PROMPT:
Find the string "elbow" in the material. Copy every line that has it.

DATA FOR REVIEW:
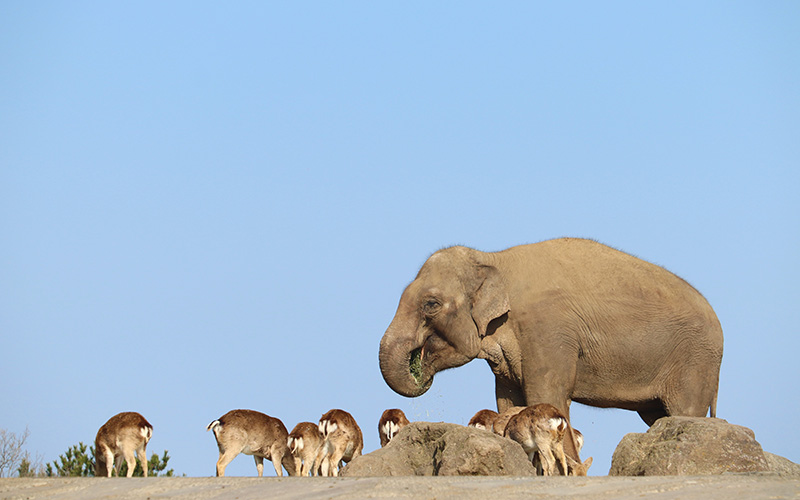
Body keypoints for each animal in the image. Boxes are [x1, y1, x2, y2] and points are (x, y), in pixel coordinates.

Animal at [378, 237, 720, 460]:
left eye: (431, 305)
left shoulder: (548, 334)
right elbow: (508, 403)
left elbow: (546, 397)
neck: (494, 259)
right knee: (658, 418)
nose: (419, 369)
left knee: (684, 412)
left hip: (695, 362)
---
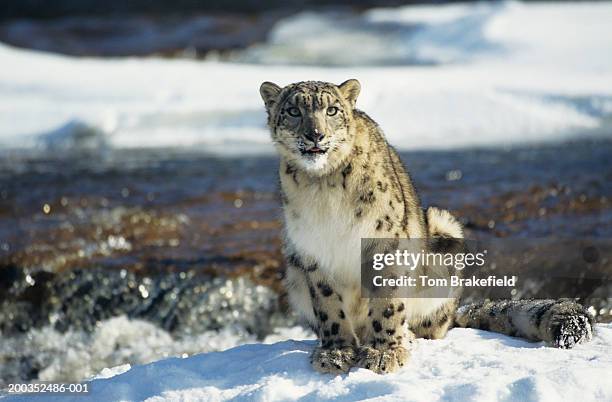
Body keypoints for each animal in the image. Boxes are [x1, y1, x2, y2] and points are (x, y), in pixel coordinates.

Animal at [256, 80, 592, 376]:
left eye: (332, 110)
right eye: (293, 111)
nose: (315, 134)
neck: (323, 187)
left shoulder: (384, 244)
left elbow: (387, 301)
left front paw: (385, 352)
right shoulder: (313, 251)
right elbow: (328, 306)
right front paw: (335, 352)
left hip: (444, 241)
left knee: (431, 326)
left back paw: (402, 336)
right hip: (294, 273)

SOLVED PROBLEM:
right elbow: (508, 403)
left elbow: (546, 397)
left elbow: (387, 301)
right elbow: (328, 306)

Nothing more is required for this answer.